§ **WHAT YOU WILL DO**: Skip the pictures. Repeat everything else in the records word for word.

§ **RECORDS TO USE**:
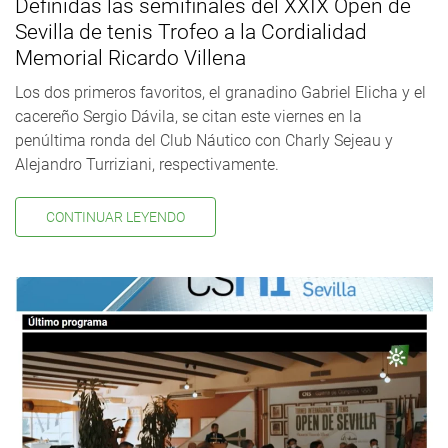
Definidas las semifinales del XXIX Open de
Sevilla de tenis Trofeo a la Cordialidad
Memorial Ricardo Villena
Los dos primeros favoritos, el granadino Gabriel Elicha y el
cacereño Sergio Dávila, se citan este viernes en la
penúltima ronda del Club Náutico con Charly Sejeau y
Alejandro Turriziani, respectivamente.
CONTINUAR LEYENDO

§ **RESULT BELOW**:
Definidas las semifinales del XXIX Open de
Sevilla de tenis Trofeo a la Cordialidad
Memorial Ricardo Villena
Los dos primeros favoritos, el granadino Gabriel Elicha y el
cacereño Sergio Dávila, se citan este viernes en la
penúltima ronda del Club Náutico con Charly Sejeau y
Alejandro Turriziani, respectivamente.
CONTINUAR LEYENDO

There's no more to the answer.